Lifetime allowance reluctant to release its death grip (Birmingham Post article 25.05.2023)

It is important to understand what will happen to your pension when you die, and what the tax implications will be of handing it on.

How your workplace pension or one you’ve set up yourself might be paid to your beneficiaries.

As with anyone who passes, the process of winding up his or her affairs is often protracted.

Now it could go from slow to snail’s pace as HM Revenue & Customs introduces a new processing method ahead of the imminent abolition of the lifetime allowance announced in the Budget.

All depends on what type of pension you have.

A defined benefit pension pays a retirement income based on your salary and the length of time you were a member of your employer’s pension scheme. Defined benefit pensions include ‘final salary’ and ‘career average’ schemes. A defined contribution pension allows you to build up a pension pot to pay you a retirement income based on how much you and/or your employer contribute and how much this grows. This is also known as a ‘money purchase’ scheme. They include workplace and personal pensions.

MoneyHelper notes: “If you have a defined benefit pension, any money to be paid to your beneficiaries will be as outlined in the scheme’s rules.

“Your pension administrator might pay a dependant’s pension to your spouse or civil partner; your child(ren), providing they are under the age of 23 and in full-time education; your child(ren), regardless of age, if they’re mentally or physically impaired; anyone who was financially dependent on you (or where you both relied on each other financially) when you died.

“The pension they will get will be a percentage of the pension you were getting (or would have got if you die before your pension started being paid). Any income paid to a dependant will be taxed as earnings at their marginal rate.”

It’s more complicated with defined contribution pensions. Beneficiaries have a choice.

* _Activities_:
1 - Translate this sentence from the pension article into Spanish: "As with anyone who passes, the process of winding up his or her affairs is often protracted."
2 - Answer these questions using the pension article:
(a) Which body is introducing a new processing method ahead of the abolition of the lifetime allowance?
(b) What other name does a defined contribution pension go by?
(c) Under what age must a child in full-time education be to receive a dependant's pension?
3 - Pick up the article on pensions and death after its final sentence, "Beneficiaries have a choice."

* _Record set_:
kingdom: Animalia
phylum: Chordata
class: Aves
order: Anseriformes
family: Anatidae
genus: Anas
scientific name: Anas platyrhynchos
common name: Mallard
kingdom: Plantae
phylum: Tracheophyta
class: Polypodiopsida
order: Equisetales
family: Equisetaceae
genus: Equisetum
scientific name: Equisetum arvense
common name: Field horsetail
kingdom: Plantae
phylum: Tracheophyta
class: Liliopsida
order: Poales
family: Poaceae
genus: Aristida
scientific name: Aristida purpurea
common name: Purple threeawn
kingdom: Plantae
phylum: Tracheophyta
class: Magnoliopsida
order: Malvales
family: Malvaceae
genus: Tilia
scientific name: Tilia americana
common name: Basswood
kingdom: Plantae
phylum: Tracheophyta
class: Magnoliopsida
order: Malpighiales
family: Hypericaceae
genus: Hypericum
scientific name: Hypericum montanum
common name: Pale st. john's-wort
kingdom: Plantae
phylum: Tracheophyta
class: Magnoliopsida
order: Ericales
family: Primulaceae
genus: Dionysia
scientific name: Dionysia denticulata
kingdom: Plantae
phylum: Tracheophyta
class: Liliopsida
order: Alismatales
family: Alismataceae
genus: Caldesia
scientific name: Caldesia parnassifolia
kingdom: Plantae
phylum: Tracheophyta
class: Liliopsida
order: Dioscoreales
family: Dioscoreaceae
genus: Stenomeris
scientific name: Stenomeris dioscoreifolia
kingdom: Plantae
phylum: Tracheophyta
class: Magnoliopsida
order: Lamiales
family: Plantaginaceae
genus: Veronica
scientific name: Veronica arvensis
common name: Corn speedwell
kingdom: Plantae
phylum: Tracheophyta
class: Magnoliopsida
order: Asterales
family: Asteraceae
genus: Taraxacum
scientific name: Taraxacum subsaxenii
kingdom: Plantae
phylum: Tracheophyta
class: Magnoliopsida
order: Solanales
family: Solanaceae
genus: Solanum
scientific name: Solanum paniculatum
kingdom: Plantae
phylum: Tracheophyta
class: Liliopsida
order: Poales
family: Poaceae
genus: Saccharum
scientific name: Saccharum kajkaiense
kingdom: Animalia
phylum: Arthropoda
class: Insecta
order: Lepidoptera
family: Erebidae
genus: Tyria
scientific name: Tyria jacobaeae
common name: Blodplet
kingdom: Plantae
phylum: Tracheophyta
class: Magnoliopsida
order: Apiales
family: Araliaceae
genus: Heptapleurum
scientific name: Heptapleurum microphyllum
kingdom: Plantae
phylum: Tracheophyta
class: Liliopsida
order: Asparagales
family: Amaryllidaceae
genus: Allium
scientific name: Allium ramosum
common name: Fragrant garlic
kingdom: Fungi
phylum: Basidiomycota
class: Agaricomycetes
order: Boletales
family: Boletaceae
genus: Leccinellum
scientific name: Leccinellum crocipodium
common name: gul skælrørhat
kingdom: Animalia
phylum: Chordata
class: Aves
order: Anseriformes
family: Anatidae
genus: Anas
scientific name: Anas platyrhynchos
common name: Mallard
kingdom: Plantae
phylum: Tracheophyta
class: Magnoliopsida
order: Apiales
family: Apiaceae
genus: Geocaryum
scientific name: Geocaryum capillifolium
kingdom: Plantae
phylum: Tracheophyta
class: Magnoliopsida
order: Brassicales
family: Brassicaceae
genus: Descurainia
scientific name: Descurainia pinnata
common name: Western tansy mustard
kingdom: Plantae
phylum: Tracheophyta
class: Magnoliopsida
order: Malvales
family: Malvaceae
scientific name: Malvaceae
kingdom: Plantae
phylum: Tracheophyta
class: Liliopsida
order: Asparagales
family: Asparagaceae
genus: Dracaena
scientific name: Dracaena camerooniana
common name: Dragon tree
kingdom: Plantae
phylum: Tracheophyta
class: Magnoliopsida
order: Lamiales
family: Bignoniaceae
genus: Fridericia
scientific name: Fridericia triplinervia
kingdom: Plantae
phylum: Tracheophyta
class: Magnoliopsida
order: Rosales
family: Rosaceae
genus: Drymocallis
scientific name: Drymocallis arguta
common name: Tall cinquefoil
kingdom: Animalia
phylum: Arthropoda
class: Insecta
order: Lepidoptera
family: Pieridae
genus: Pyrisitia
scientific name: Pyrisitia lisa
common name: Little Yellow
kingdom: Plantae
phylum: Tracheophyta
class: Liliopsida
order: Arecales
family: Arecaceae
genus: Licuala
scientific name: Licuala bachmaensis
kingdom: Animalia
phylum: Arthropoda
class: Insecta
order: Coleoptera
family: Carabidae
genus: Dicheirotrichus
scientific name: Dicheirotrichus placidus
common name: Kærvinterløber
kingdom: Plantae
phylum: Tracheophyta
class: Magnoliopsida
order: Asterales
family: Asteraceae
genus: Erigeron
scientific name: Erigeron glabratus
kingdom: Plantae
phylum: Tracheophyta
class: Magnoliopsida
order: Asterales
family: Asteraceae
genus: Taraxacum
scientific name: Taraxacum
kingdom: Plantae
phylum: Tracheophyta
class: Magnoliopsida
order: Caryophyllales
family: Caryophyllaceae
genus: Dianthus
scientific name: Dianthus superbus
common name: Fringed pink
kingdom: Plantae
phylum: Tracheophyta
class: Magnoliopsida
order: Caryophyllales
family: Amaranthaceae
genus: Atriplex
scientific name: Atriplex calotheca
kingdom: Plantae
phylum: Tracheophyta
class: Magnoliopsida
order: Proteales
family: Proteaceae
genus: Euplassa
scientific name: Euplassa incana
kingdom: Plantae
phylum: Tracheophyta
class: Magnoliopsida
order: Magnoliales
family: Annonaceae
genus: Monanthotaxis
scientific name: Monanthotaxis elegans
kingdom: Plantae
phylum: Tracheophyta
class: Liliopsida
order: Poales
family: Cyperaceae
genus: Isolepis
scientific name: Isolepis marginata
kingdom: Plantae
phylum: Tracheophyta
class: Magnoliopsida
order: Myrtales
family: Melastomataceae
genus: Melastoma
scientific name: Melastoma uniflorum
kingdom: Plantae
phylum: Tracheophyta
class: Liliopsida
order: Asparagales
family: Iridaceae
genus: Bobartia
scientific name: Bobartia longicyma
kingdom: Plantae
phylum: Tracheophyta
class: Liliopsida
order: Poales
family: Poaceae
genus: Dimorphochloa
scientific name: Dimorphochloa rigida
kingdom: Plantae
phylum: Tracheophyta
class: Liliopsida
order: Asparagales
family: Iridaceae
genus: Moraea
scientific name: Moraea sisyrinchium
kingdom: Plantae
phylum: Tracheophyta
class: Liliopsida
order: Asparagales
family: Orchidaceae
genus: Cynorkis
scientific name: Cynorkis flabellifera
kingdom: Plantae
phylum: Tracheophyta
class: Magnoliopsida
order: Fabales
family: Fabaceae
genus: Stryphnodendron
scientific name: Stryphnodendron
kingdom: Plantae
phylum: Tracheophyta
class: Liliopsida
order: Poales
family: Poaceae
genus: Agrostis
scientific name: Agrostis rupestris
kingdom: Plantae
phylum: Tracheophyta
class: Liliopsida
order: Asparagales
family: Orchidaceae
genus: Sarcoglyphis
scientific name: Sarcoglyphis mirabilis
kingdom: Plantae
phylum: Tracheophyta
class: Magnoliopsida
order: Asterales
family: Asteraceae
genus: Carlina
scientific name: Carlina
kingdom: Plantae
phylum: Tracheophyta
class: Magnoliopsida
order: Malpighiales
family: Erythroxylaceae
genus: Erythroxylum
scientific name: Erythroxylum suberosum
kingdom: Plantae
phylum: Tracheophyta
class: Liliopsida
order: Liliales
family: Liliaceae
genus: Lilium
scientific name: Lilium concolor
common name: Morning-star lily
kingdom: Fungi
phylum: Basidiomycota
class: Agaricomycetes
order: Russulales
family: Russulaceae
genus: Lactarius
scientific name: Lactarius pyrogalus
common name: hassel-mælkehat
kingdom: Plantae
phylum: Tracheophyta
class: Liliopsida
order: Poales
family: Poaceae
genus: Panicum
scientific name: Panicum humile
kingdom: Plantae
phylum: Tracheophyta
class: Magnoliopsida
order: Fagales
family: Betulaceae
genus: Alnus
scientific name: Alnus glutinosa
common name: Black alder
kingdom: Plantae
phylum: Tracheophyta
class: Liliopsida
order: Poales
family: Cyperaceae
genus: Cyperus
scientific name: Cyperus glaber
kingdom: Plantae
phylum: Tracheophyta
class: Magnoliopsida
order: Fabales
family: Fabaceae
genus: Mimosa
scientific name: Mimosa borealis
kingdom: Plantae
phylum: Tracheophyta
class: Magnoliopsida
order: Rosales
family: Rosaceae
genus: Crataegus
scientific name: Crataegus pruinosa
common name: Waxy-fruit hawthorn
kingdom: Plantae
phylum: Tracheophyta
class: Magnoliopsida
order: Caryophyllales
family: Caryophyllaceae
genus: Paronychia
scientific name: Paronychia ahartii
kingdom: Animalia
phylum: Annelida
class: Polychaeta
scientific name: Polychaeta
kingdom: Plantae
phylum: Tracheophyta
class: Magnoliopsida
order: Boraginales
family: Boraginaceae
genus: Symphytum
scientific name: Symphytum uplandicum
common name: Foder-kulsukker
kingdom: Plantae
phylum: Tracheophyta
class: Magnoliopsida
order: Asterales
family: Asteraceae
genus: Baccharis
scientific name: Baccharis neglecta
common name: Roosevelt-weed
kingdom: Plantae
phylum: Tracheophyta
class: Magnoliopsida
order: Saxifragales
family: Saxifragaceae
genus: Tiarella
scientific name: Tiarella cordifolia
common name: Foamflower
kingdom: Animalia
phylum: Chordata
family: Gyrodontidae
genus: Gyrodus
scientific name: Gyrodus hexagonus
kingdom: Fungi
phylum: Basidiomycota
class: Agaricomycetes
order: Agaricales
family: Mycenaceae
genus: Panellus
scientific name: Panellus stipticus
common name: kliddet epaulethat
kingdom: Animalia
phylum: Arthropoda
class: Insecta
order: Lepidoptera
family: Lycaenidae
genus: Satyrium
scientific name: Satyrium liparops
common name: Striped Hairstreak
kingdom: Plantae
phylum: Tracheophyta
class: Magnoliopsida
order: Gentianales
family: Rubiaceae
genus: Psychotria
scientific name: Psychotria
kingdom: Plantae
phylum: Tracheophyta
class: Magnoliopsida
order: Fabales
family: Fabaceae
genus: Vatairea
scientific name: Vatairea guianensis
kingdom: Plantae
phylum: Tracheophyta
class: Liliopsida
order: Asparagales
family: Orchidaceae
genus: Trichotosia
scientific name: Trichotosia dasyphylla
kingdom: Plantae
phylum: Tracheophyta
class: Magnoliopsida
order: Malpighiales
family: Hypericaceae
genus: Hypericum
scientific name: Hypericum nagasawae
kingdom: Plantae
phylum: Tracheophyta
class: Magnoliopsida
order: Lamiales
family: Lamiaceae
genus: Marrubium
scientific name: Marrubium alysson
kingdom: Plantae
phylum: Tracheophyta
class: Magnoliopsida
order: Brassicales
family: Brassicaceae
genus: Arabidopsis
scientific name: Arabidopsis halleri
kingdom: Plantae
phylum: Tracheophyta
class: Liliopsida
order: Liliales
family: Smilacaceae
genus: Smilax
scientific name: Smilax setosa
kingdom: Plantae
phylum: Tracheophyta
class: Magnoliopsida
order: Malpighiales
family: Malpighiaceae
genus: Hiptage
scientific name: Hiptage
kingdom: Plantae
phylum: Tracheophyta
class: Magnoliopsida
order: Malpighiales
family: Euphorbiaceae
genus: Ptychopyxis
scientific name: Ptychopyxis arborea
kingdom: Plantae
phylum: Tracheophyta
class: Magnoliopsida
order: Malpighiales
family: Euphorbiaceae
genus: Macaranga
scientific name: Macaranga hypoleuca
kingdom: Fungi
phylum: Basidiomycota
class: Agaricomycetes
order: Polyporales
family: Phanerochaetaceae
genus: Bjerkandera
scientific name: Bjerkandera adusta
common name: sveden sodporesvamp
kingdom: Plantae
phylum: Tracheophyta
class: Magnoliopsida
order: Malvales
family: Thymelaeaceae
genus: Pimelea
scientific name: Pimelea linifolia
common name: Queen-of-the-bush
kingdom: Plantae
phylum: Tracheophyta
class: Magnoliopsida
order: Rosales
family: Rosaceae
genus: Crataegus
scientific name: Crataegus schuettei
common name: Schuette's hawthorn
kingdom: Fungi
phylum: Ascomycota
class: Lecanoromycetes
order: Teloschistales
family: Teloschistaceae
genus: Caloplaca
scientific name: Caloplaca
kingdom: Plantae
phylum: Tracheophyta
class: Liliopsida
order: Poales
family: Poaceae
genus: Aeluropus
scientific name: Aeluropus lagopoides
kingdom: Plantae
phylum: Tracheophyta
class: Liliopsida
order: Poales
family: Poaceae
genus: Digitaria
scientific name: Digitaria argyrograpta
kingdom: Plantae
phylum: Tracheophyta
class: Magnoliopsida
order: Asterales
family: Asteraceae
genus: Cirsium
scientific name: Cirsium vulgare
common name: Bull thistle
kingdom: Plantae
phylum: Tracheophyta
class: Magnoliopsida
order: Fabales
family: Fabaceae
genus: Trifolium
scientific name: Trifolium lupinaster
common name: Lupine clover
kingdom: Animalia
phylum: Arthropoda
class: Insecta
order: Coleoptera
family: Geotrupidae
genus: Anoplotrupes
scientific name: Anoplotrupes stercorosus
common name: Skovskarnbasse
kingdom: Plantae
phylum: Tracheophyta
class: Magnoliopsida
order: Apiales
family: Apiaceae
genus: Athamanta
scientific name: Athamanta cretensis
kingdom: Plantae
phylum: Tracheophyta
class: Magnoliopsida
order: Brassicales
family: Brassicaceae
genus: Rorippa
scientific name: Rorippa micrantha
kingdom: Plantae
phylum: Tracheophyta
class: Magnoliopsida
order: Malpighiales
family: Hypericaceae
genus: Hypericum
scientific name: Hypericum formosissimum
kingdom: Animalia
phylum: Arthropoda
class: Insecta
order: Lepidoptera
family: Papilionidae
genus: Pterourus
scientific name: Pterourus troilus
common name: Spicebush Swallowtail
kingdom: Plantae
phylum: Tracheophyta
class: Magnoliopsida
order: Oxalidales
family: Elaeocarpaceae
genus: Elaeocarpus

* _Written responses_:
1 - Como ocurre con cualquier persona que fallece, el proceso de liquidar sus asuntos suele prolongarse mucho.

2 -
(a) HM Revenue & Customs
(b) A "money purchase" scheme
(c) Under 23

3 -
If no money has been taken from the pension when you die, they can usually withdraw all of it as a lump sum, set up a guaranteed income (an annuity) with the proceeds or, establish a flexible retirement income (pension drawdown). If you’ve chosen to take a flexible retirement income and are in pension drawdown when you die, your beneficiaries can take the remaining money left and set up similar arrangements.

MoneyHelper goes on: “If you die before you’re 75, anyone who inherits your defined contribution pension fund won’t pay any tax. If you die after 75, anyone who inherits will be taxed on any income received as earnings at their marginal rate. In most cases, any pensions you have can be passed outside of your estate and so won’t be subject to inheritance tax.”

Trouble is that HMRC changes in response to the scrapping of the lifetime allowance could clog the system, Jon Greer, head of retirement planning at Quilter, told FTAdviser.

According to an HMRC newsletter, these mean that lump sum payments from pensions on death, which would have been subject to a lifetime allowance excess charge, will in the meantime be liable for income tax at the recipient’s marginal rate.

The changes place the onus on the beneficiaries or solicitors to determine and relay the apportionment of a tax charge to the pension provider, and then the provider is required to deduct the tax from the excess above the lifetime allowance prior to making the payment.

This could cause complications and delay pension death benefit payments in the interim – the lifetime allowance will be abolished entirely from April 2024.

For most of us, it can’t come soon enough!